Collected data entries:
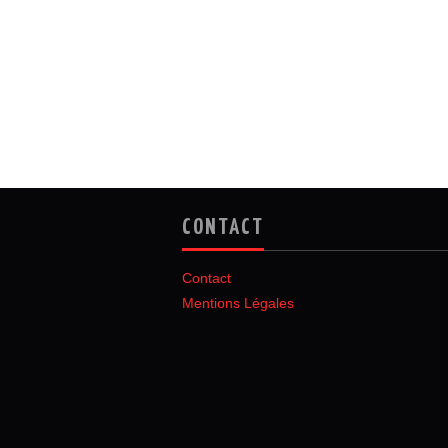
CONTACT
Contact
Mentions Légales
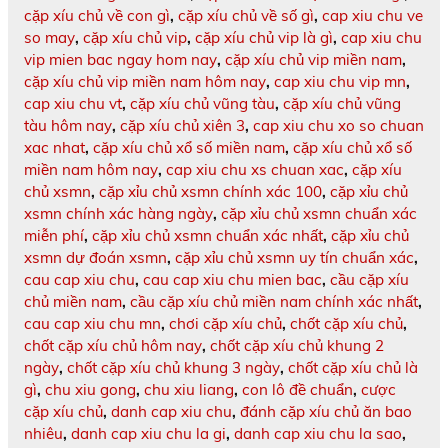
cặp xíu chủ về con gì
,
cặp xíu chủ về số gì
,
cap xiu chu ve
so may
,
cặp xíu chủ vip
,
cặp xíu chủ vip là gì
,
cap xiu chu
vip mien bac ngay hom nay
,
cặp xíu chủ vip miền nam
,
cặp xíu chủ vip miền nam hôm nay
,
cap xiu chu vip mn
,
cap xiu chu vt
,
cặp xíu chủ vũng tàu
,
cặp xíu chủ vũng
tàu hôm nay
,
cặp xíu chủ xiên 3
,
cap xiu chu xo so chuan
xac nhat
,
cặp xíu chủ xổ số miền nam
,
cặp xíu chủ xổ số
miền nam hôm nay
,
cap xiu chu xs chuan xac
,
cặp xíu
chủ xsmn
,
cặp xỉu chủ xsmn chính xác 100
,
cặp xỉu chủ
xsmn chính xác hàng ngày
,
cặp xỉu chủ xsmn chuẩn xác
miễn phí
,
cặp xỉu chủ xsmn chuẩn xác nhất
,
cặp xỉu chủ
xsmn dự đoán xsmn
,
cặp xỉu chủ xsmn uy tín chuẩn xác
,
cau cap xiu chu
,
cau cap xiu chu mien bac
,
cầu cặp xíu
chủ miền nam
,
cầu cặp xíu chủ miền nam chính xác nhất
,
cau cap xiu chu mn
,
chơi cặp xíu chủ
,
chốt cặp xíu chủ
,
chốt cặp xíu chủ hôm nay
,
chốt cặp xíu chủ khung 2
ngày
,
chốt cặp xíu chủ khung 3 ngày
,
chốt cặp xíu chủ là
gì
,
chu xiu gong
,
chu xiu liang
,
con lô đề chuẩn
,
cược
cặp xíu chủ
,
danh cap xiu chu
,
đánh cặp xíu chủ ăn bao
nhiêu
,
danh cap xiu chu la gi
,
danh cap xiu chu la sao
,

* * *

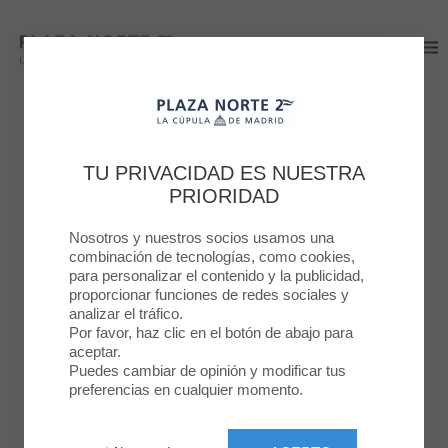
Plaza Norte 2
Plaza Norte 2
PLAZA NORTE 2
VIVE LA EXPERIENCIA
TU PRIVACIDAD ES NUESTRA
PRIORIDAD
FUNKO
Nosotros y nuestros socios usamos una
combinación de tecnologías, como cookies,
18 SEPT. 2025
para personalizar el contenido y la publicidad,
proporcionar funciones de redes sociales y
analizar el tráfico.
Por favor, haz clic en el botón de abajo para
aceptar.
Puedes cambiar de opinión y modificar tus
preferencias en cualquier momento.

» **What you have to do**
Your answer must be a copy of every line in the data above that holds the string "mien".

» **Solved problem**
vip mien bac ngay hom nay
cau cap xiu chu mien bac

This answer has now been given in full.